I read these two pieces back-to-back. The first was about "militant ignorance." Regular ignorance is what it sounds like. I'm pretty ignorant about chemistry. I never took high school chemistry and I just don't know that much about it. I admit it, because...whatever. Militant ignorance takes a fierce, vocal, combative pride in that ignorance. Not knowing chemistry becomes a source of pride. Only nerds know chemistry, and they are probably gay or something.
I think it's pretty clear how this relates to our current political moment.
The second piece was a profile of J.D. Vance. Vance wrote Hillbilly Elegy about his escape from a genuinely rough upbringing to reach Yale Law and the prestige that goes with it.
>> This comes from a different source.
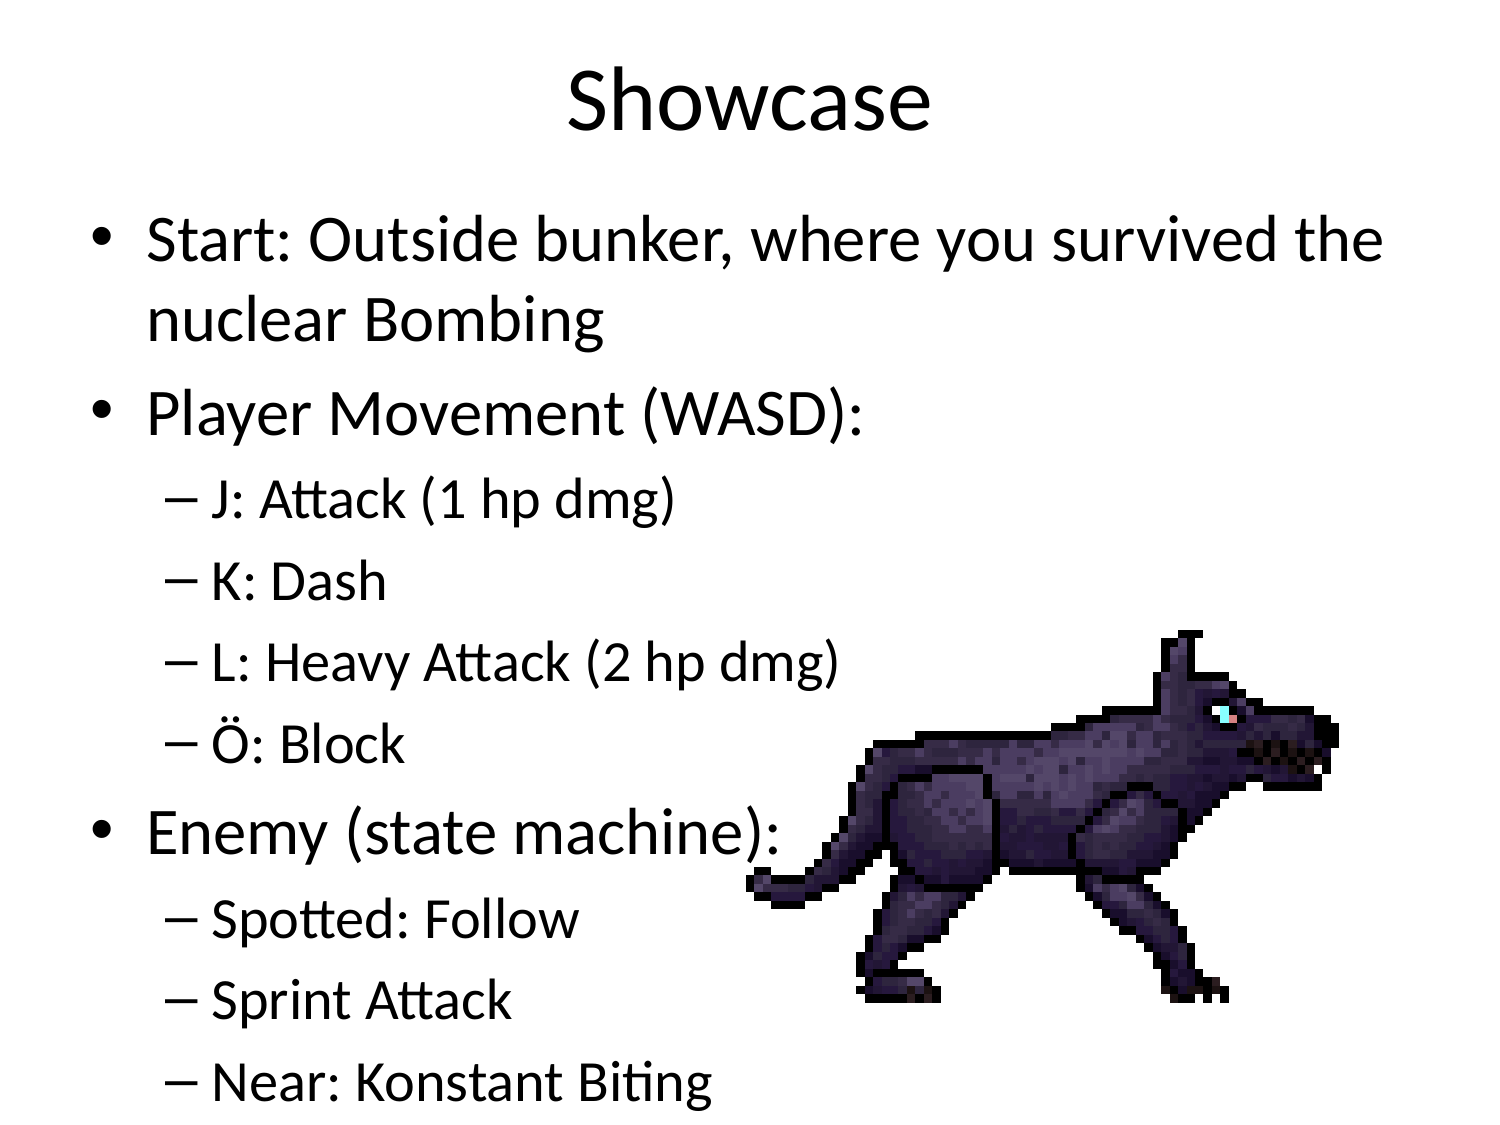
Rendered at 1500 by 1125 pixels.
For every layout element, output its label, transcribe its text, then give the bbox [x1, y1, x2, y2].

He has since pivoted to what he and other call National Conservatism. This is basically an attempt to take what was genuinely interesting about Trump's 2016 presidential run - his disdain for existing GOP orthodoxy on Iraq and economic redistribution - and turn it into an electoral and political movement.
The problem, as the piece alludes to but never lands on, is that Trumpism was never about opposing the Iraq war, but about mocking Jeb Bush for being a geek whose brother sent other people's sons overseas to die. Trump didn't oppose Iraq from a principled position but one entirely borne of expediency. What Trump gave his supporters was someone who would be an asshole on their behalf. The policy heresies ultimately meant nothing. He did slap some tariffs on things, but that has only exacerbated the inflation we have right now. Meanwhile, he cut taxes on the rich and tried to kill Obamacare.
Vance is trying to articulate a culturally conservative movement that embraces left wing economics, but he's doing so in the midst of a political movement that is entirely about militant ignorance and really doesn't care about policy. Vance can mouth the slogans of Trumpism - the entire piece is about the question "What happened to J.D. Vance?" - but the ignorant fury of Trumpism, lashing out at any target, is hard to replicate.
Vance was criticized in his hometown for his depiction of Appalachian life. He has clearly learned not to anger those he targeted in his book. Rather than be an interesting voice for a conservative intellectual movement, he has become another online troll, placating the grievances that cannot be divorced from social changes beyond the ability of a White plurality to control with stale expressions of contempt for other Americans.
As a "Coastal Elite" do I hate the "Heartland"? No. I've lost my patience with anti-vax bullshit, but I don't want my countrymen to suffer from joblessness and opioid addiction. But I also know that neither of these plagues originated in Washington or liberal college campuses. They originated from corporate boardrooms of US Steel and Purdue Pharma. I support efforts to bring back meaningful jobs to areas of the country that have lost them.
In the face of militant ignorance, though, it's hard to get very far.